Il procuratore di Lanusei Biagio Mazzeo ha chiesto la proroga delle indagini, partite con la denuncia di furto delle provette di Dna dal Parco Genos di Perdasdefogu nell’agosto 2016, e notificato 17 avvisi di garanzia nei confronti di altrettante persone responsabili a vario titolo dei reati di furto aggravato, peculato, abuso d’ufficio falsità materiale commessa da pubblico ufficiale e violazione di dati relativi alla privacy.
Tra gli indagati vi sono amministratori e i presidenti che si sono succeduti negli anni nella SharDna Spa e nel Parco Genos, nonché i sindaci di alcuni Comuni che avevano concesso arbitrariamente l’accesso agli uffici dell’anagrafe comunali al fine della ricerca.
Le provette sottratte erano circa 25mila, sulle 230mila conservate nel Parco, appartenenti a 14mila ogliastrini, utili per lo studio di una delle popolazioni più longeve del mondo ma anche le malattie ereditarie. Erano oltre 50 gli iscritti nel registro degli indagati ma per 36 la posizione penale è stata stralciata.
Tutto era iniziato con la denuncia di una dipendente del Parco Genos, che aveva scoperto che alcuni cassetti dei banchi frigo erano stati svuotati. Il procuratore Mazzeo aveva aperto un fascicolo e ha affidato le indagini al capitano Giuseppe Merola, comandante dei Carabinieri di Jerzu. Le provette erano state poi ritrovate, nel settembre del 2016, all’ospedale San Giovanni Di Dio di Cagliari. Il trasferimento sarebbe avvenuto su disposizione di Mario Pirastu, il direttore dell’Istituto di genetica del Cnr “per scopi scientifici”.

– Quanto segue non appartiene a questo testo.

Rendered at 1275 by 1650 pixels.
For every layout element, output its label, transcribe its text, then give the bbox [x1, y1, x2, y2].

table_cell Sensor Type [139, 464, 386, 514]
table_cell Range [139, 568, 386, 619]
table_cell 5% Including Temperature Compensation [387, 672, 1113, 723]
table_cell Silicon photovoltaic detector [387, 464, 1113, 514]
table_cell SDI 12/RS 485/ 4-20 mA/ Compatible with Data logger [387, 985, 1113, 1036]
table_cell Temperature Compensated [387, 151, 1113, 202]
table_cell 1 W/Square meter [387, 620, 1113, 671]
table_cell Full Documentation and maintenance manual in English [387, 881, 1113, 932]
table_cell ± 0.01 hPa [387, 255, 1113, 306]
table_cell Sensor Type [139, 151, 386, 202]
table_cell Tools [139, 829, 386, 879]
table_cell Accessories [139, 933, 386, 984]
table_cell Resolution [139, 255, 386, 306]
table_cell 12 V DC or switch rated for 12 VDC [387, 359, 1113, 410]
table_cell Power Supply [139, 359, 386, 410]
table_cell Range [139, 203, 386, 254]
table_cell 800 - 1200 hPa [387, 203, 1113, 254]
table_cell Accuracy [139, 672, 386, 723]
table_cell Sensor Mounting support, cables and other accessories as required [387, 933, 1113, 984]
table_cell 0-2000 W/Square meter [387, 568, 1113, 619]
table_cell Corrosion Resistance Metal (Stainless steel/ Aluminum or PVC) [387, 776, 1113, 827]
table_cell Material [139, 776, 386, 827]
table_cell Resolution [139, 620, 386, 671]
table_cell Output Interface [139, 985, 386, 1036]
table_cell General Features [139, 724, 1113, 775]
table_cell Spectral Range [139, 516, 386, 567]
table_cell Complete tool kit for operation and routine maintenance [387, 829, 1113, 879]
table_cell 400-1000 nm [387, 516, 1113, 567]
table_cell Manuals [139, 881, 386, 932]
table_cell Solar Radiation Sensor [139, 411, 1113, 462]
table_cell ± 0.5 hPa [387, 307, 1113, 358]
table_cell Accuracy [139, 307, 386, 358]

Il genetista aveva seguito il progetto fin dal 2000, cioè da quando il patron di Tiscali Renato Soru decise di fondare la società di ricerca scientifica Shardna, che era poi fallita e successivamente acquistata dalla società inglese Tiziana Life per 250mila euro lo scorso anno.
La vendita aveva suscitato malumori e polemiche in Ogliastra tra i cittadini che avevano donato il proprio Dna. Sulla vicenda era anche intervenuto il garante della Privacy che aveva stabilito che quelle informazioni genetiche potevano essere utilizzate solo con un nuovo consenso dei donatori. Consenso che alcuni hanno poi revocato. Il pm Mazzeo potrebbe chiudere le indagini a breve: ora si attendono i risultati della perizia disposta dal pm sui computer sequestrati.